State visits are all about the show. And this was a coup de theatre from France.
Nothing subtle about a ceremony at the Arc de Triomphe, or a banquet at Versailles.
And the diplomatic highpoint – speaking in the Senate.
Speaking to those involved, the King‘s address – mostly delivered in French – hit the spot.
The set-piece moments matter, they are a diplomatic display of friendship.
By coming to France, Britain sends a signal that the country remains a political priority.
And even though the French have long-ditched their monarchy, the British royal family remains a cross-channel curiosity.
There was a lot of affection for the late Queen Elizabeth II – who visited many times, including on private holidays, and had historic connections with so many presidents – the reason Emmanuel Macron said: “The Queen loved France and we loved her.”

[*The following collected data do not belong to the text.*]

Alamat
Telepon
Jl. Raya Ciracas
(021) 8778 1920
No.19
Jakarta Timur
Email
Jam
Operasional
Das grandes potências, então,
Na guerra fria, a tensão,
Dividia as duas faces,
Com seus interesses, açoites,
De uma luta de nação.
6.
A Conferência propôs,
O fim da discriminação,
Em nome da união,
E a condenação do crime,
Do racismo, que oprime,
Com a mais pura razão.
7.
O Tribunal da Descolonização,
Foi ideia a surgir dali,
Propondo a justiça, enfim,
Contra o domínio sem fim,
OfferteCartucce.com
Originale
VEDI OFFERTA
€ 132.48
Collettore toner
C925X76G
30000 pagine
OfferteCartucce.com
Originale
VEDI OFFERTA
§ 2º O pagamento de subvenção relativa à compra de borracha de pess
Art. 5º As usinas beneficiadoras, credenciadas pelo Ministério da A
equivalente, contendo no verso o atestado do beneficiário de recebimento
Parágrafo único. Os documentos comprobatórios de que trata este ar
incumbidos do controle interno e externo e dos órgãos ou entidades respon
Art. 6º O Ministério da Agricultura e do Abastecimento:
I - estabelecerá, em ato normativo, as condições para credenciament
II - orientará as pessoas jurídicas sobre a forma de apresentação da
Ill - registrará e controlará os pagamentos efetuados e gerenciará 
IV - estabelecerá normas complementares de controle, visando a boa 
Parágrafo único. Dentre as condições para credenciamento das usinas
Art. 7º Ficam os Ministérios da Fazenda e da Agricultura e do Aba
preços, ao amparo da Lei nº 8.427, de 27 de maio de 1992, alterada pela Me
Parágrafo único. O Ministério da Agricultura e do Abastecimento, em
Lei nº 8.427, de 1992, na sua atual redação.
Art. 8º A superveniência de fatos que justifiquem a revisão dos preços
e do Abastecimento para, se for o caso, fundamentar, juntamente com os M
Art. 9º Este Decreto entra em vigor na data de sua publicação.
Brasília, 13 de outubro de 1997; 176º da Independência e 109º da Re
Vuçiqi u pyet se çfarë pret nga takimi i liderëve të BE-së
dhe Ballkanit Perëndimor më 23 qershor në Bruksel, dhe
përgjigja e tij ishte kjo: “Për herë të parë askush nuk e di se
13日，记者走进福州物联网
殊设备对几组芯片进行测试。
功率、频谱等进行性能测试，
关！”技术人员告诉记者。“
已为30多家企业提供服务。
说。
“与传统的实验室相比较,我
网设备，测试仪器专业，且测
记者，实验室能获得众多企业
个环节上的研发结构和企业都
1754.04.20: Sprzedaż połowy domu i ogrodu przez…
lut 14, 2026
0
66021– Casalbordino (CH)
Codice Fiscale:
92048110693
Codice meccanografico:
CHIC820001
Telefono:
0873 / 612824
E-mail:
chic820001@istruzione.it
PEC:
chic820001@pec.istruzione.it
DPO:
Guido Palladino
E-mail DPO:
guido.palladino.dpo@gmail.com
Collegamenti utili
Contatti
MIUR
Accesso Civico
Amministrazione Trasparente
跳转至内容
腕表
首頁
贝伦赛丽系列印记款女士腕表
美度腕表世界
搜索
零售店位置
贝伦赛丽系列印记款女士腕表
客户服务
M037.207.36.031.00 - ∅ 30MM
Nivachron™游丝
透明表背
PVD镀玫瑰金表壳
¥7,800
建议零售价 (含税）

She is still fondly remembered today.
The visit of course should have happened six months ago. But instead it was cancelled, leaving Germany to host the King’s first overseas state visit.

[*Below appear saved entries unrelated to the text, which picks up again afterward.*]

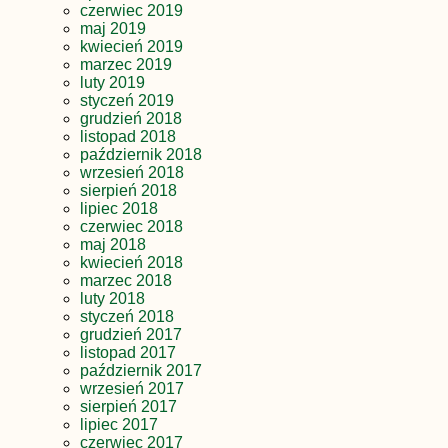
czerwiec 2019
maj 2019
kwiecień 2019
marzec 2019
luty 2019
styczeń 2019
grudzień 2018
listopad 2018
październik 2018
wrzesień 2018
sierpień 2018
lipiec 2018
czerwiec 2018
maj 2018
kwiecień 2018
marzec 2018
luty 2018
styczeń 2018
grudzień 2017
listopad 2017
październik 2017
wrzesień 2017
sierpień 2017
lipiec 2017
czerwiec 2017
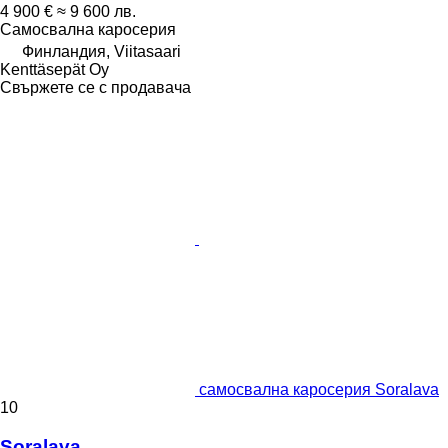
4 900 €
≈ 9 600 лв.
Самосвална каросерия
Финландия, Viitasaari
Kenttäsepät Oy
Свържете се с продавача
самосвална каросерия Soralava
10
Soralava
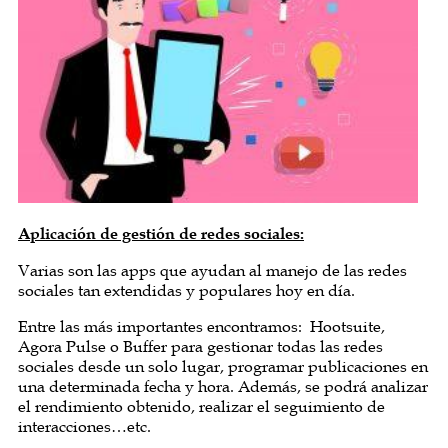
Aplicación de gestión de redes sociales:
Varias son las apps que ayudan al manejo de las redes
sociales tan extendidas y populares hoy en día.
Entre las más importantes encontramos: Hootsuite,
Agora Pulse o Buffer para gestionar todas las redes
sociales desde un solo lugar, programar publicaciones en
una determinada fecha y hora. Además, se podrá analizar
el rendimiento obtenido, realizar el seguimiento de
interacciones…etc.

Even palace officials admitted the German trip was a hard act to follow.
The French ramped up security to ensure nothing went wrong.

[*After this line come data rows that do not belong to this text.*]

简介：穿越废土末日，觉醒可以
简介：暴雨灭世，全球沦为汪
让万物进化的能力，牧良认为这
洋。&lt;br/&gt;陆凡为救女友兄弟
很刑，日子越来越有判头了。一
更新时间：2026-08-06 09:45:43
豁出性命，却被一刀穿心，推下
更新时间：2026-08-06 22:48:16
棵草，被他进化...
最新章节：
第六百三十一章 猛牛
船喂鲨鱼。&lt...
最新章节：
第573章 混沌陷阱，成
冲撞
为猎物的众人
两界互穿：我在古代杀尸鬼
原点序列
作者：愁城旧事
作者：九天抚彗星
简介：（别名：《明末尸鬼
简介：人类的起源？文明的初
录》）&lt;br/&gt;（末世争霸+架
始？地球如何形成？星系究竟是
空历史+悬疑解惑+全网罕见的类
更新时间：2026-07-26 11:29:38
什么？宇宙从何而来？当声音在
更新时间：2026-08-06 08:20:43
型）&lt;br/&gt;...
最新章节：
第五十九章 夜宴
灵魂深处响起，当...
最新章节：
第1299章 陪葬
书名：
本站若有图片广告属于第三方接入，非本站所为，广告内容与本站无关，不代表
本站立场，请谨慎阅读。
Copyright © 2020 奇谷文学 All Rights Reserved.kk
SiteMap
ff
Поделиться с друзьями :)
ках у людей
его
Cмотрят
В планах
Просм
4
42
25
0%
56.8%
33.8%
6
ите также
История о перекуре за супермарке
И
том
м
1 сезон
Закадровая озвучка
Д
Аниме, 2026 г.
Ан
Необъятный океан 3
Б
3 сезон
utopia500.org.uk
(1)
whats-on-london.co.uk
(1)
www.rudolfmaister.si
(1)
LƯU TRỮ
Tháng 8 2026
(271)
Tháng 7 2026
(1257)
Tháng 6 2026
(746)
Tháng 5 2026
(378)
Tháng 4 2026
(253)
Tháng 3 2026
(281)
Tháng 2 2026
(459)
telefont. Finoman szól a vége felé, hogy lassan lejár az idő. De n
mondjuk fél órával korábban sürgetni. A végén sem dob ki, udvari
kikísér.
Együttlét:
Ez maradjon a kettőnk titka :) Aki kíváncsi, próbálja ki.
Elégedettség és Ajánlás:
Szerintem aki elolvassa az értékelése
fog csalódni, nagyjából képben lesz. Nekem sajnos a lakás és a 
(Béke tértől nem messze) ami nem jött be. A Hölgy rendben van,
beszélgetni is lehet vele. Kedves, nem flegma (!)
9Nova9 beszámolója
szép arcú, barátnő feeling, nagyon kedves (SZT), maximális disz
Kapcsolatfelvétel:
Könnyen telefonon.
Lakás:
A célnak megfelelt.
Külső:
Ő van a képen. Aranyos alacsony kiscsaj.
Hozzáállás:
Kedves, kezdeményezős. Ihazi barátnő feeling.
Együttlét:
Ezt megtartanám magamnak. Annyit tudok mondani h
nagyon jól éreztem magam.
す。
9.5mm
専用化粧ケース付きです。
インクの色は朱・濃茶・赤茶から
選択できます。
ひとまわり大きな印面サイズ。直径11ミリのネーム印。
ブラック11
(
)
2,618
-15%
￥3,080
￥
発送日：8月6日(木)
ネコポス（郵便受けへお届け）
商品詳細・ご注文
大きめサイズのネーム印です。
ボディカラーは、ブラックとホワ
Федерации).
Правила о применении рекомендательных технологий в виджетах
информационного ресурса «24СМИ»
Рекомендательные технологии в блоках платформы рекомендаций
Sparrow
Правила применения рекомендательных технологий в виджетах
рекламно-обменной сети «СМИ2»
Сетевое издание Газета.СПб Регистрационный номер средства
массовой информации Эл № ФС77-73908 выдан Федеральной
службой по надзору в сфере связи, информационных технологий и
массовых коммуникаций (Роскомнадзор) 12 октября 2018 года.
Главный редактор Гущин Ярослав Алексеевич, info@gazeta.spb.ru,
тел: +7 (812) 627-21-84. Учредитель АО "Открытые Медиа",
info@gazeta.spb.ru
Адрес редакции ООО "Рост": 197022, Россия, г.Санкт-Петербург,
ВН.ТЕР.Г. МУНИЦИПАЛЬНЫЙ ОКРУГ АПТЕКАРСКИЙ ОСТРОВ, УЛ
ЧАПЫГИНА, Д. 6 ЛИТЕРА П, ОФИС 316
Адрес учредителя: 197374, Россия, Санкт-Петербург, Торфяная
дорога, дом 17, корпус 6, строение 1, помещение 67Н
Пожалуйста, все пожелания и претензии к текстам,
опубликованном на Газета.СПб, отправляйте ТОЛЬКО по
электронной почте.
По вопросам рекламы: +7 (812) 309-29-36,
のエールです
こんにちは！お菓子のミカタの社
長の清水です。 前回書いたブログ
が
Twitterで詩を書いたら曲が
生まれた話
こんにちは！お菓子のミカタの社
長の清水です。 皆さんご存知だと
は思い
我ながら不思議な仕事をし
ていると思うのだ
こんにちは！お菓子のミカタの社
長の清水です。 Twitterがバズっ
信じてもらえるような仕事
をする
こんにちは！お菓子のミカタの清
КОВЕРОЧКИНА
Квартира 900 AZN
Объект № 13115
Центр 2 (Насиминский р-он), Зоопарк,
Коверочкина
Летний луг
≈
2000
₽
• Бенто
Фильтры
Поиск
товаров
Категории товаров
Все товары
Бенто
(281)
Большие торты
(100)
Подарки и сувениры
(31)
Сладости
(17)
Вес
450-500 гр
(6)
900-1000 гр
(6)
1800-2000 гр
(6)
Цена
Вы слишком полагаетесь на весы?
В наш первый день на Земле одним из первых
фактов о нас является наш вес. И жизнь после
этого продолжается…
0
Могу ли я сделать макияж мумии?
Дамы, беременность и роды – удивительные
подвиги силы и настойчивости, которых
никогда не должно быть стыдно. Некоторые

But this meant the crowds felt held back in Paris. In Bordeaux though, there was much more mingling.
Nowhere in France has more British expats, and plenty came out.
At the town hall – set on fire during the rioting over pension reforms which forced the French to cancel the King’s original visit – there was no sign of disquiet.
The Bordeaux trip had a few themes, from commerce to defence links.
Engagements were set up to show the cooperation between Britian and France.
But it was at the end of the day when the King looked most relaxed, at a forest project looking at ways to combat the threat of climate change.
“He’s in his happy place here,” a palace official said.
If there was one theme beyond renewing Anglo-French relations, it was the climate.
The King can’t campaign anymore, but he’s not staying quiet.
In his speeches and his engagements, there are heavy environmental elements.
There were of course the comedic moments too; the Queen and Mrs Macron playing ping pong, the Fijian rugby team serenading the King.
But does the King have the pull of the late Queen, so loved and admired in France? Probably not, but there is interest and intrigue.
And that’s enough for both France and the UK who are pleased with how the trip went.
Diplomatically, it was a job well done.